In my actual code, I am looking at the outputs themselves and using them. Unfortunately, none of the internals are exposed, it seems. I am open to explicitly rerunning the internal operations of the LSTM piece by piece if necessary, though I would rather not. If there is no better way, I still don’t actually know which of these input and output elements correspond to which state, and I don’t know how to run the internal parameters explicitly (as exposed by, e.g., rnn.weight_hh_l0) so as to get identical results. The LSTM module isn’t so readable because the particular use of these parameters is spread out all over the nn.RNN module code.

What are my best options for inspecting the state of the gate and the internal state (e.g., state carried from the lower layer to the upper layer)?

Thank you for posting this question 8 months before I even knew how to ask it. At the moment, I am just trying to demonstrate the internals of the LSTM to students, to encourage them to poke and prod and thus learn what is going on inside.

Did you ever learn the answer to your question?
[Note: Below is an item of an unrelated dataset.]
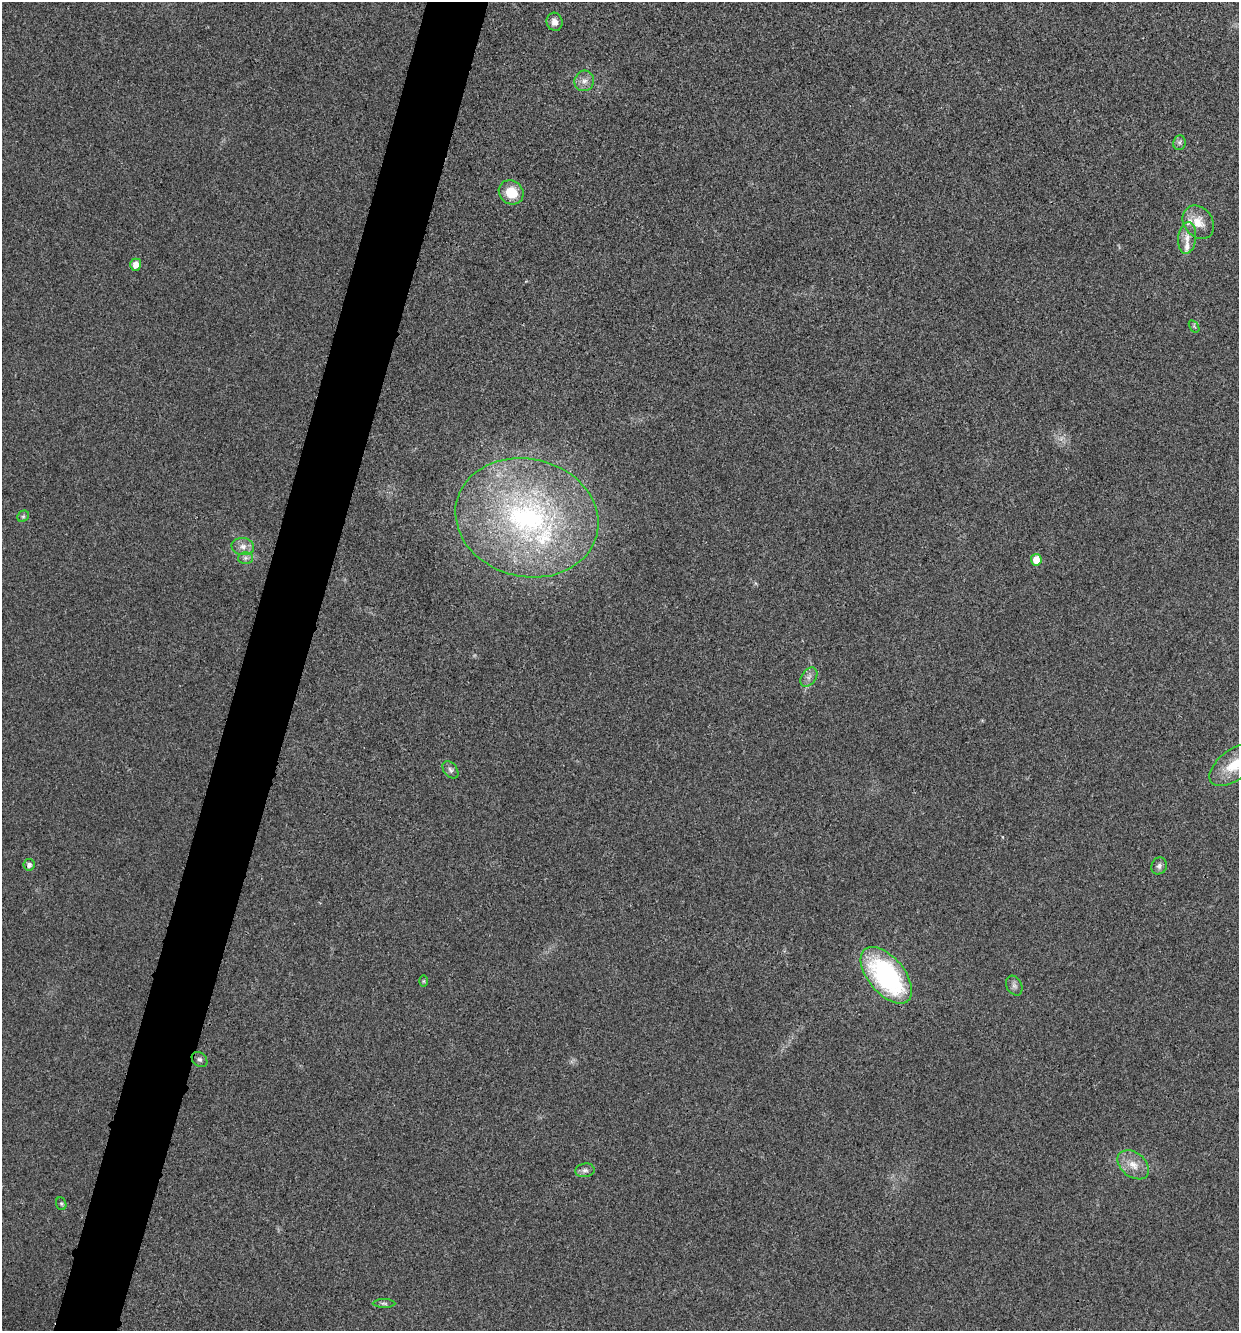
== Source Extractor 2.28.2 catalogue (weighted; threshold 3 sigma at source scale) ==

I would suggest that you build your own LSTM cell for such experiments.
You could use the cell we use in benchmarking as a start and then build your own nn.Module based on the function.

Best regards


Thank you Tom!

Does “build your own nn.Module” mean more than just something like

def my_LSTM(nn.Module):
    def __init__(self,...):
    def forward(self,...):


In words, I would subclass nn.Module and then define an appropriate init() and forward()?

I think that is exactly what you mean, but I want to confirm it, for myself and any others who may arrive here later.

Thanks again,



Best regards


I want to know that will the implentation with benchmark be much slower than nn.LSTM?